Alışverişe gitmek üzere evden çıkan bir kadın, kapısının karşısındaki kaldırımda oturan bembeyaz sakallı üç yaşlı adamı görünce önce duraksadı.
Onları, tüm içtenliğiyle evine davet etti.
“Burada böyle oturduğunuza göre, üçünüz de kesinlikle acıkmış olmalısınız. Lütfen içeri gelin, size yiyecek bir şeyler hazırlayayım” dedi.
Üç yaşlıdan biri, kadına, eşinin evde olup olmadığını sordu.
Kadın, eşinin biraz önce çıktığını, şu anda evde olmadığını söyledi.
Yaşlı adam, başını iki yana salladı: “Eşiniz evde değilse, biz de davetinizi kabul edemeyiz” dedi.
***
Akşam eşi geldiğinde kadın, karşı kaldırımdaki yaşlı adamlarla arasında geçen konuşmayı anlattı. “Senin evde olmadığını öğrenince, içeri girmek istemediler” dedi.
Yaşlı adamların bu davranışlarını öğrenince, kadının eşi üzüldü.
“Bir bakıversene dışarı. Hala oradaysalar, şimdi davet edebilirsin eve” dedi.
Kadın kapıyı açar açmaz, karşı kaldırımdaki bembeyaz sakallı üç yaşlıyla yeniden karşılaştı.
“Eşim geldi, şimdi evde” dedi ve davetini yineledi.
Kadının davetine, yaşlılardan biri yanıt verdi:
“Biz üçümüz birlikte gelemeyiz” dedi ve kısa bir duraksamadan sonra açıklama yaptı:
“Sağ yanımdaki bu arkadaşımın adı, zenginliktir. Bu yanımda oturan arkadaşımın adı başarı, benim adım ise sevgidir...
Kendini ve arkadaşlarını tanıttıktan sonra sevgi, kadına ilginç bir öneride bulundu: “Şimdi evinize gidin ve eşinizle baş başa verip, bir karara varın. İçimizden yalnızca birimizi davet edebilirsiniz evinize. Hangimizi davet etmek istediğinize karar verin, sonra gelin, kararınızı bize bildirin.”
***
Kadın, sevginin önerisini eşine anlattığında adam, sevinçten göklere fırladı. “Aman ne güzel, ne güzel. Hangisini davet edeceğimizi bize bıraktıklarına göre, biz de içlerinden zenginliği davet ederiz ve bir anda zengin oluruz” dedi.
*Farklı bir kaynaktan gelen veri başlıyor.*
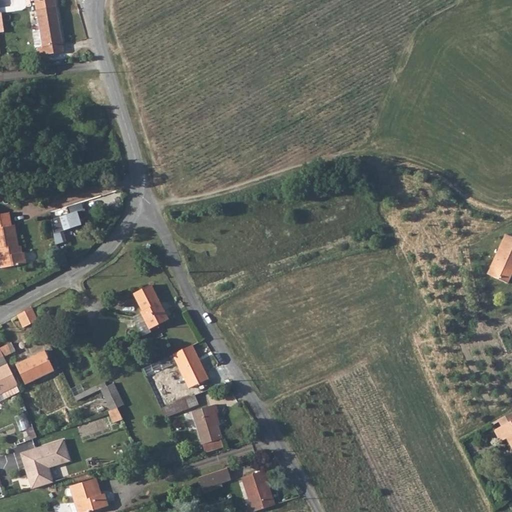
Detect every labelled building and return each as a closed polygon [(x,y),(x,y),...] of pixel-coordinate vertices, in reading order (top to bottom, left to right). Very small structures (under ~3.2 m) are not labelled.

Eşinin kararı, kadının hiç de hoşuna gitmedi.
“Başarıyı davet etsek daha mantıklı bir karar vermiş olmaz mıyız?” dedi.
Anne ve babasının konuşmasını mutfaktan dinleyen evin kızı koşarak içeri girdi ve o da kendi önerisini söyledi:
“En doğru karar, sevgiyi davet etmek değil midir? Düşünsenize, evimiz bir anda sevgiye kavuşacak...”
Kızlarının önerisi, anne ve babasının da çok hoşuna gitti.
“Tamam, en doğru karar bu olacak. Sevgiyi davet edelim” dediler.
***
Kadın kapıyı açtı ve üç yaşlıya birden sordu:
“İçinizde hanginiz sevgiydi? Onu davet etmeye karar verdik. Lütfen buyursun” dedi.
Sevgi ayağa kalktı, eve doğru yürümeye başladı.
Arkadaşları da ayağa kalktılar ve sevginin arkasından, onlar da eve doğru yürümeye başladılar. Kadın, büyük bir şaşkınlık ve heyecan içinde, zenginlikle başarıya sordu:
“İnanamıyorum siz de mi geliyorsunuz?” dedi.
Kadının bu sorusuna, üç yaşlı birlikte yanıt verdiler:
“Eğer içimizden yalnızca zenginlik ya da başarıyı davet etmiş olsaydınız, davet edilmeyen ikimiz dışarıda bekleyecektik. Fakat siz sevgiyi davet ettiniz. Bu durumda üçümüz birden gelmek zorundayız evinize...”
Ve kadının “Neden?” diye sormasını beklemeden, zenginlik ve başarı sözlerini şöyle sürdürdüler:
“Çünkü sevginin olduğu her yerde, zenginlik ve başarı da her zaman yanında olur...”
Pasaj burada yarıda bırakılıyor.